Für die Korrektur und Vergrößerung Ihrer Lippen stehen sehr unterschiedliche Möglichkeiten zur Verfügung. Die Vergrößerung des Volumens wird vornehmlich mit Fillern wie Hyaluronsäurepräparaten oder dauerhaften Füllmaterialien vorgenommen.

Alternativ kann auch eigenes Fettgewebe (Lipostructure) verwendet werden.

Soll eine überschmale Lippe vergrößert werden, kann die Zunahme des Lippenrots durch operative Techniken erreicht werden.

Ausführliche individuelle Informationen erhalten Sie in einem persönlichen Beratungsgespräch in unserer Praxisklinik in München.

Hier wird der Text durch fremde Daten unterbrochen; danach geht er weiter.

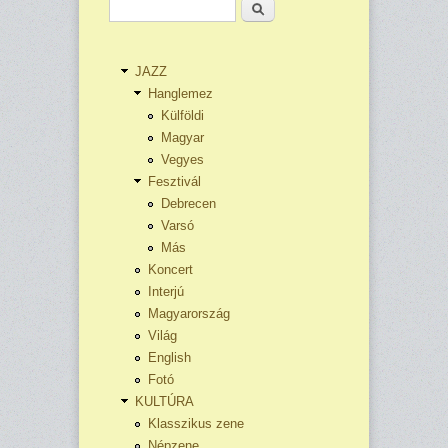
Keresés
JAZZ
Hanglemez
Külföldi
Magyar
Vegyes
Fesztivál
Debrecen
Varsó
Más
Koncert
Interjú
Magyarország
Világ
English
Fotó
KULTÚRA
Klasszikus zene
Népzene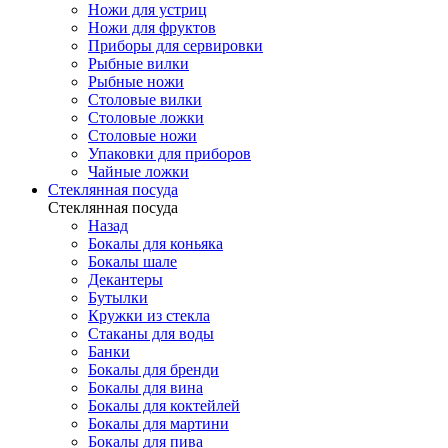
Ножи для устриц
Ножи для фруктов
Приборы для сервировки
Рыбные вилки
Рыбные ножи
Столовые вилки
Столовые ложки
Столовые ножи
Упаковки для приборов
Чайные ложки
Стеклянная посуда
Стеклянная посуда
Назад
Бокалы для коньяка
Бокалы шале
Декантеры
Бутылки
Кружки из стекла
Стаканы для воды
Банки
Бокалы для бренди
Бокалы для вина
Бокалы для коктейлей
Бокалы для мартини
Бокалы для пива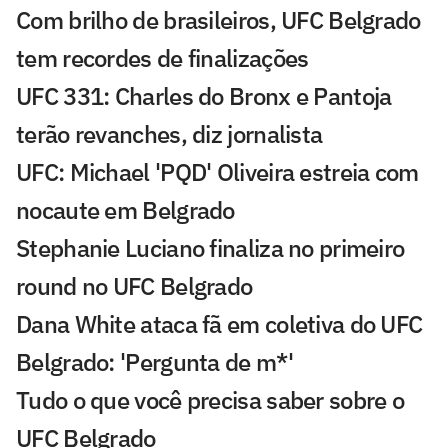
Com brilho de brasileiros, UFC Belgrado
tem recordes de finalizações
UFC 331: Charles do Bronx e Pantoja
terão revanches, diz jornalista
UFC: Michael 'PQD' Oliveira estreia com
nocaute em Belgrado
Stephanie Luciano finaliza no primeiro
round no UFC Belgrado
Dana White ataca fã em coletiva do UFC
Belgrado: 'Pergunta de m*'
Tudo o que você precisa saber sobre o
UFC Belgrado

Ausführliche Informationen über Lipostructure


Ausführliche Informationen zur
Lippenvergrößerung und Lippenkorrektur


Seit einigen Jahren wird von jungen Frauen zunehmend nach den Möglichkeiten einer Lippenvergrößerung gefragt. Dieser Trend, der in den USA begann, wird von den Medien verstärkt.

Die Lippen - an prominenter Stelle im Gesicht - stehen ebenso für Sexappeal, als auch für Sinnlichkeit. Deshalb sind viele Frauen, die schmale, kleine Lippen haben, unzufrieden. Zur Vergrößerung und Formung von Lippen werden sehr unterschiedliche operative Techniken durchgeführt.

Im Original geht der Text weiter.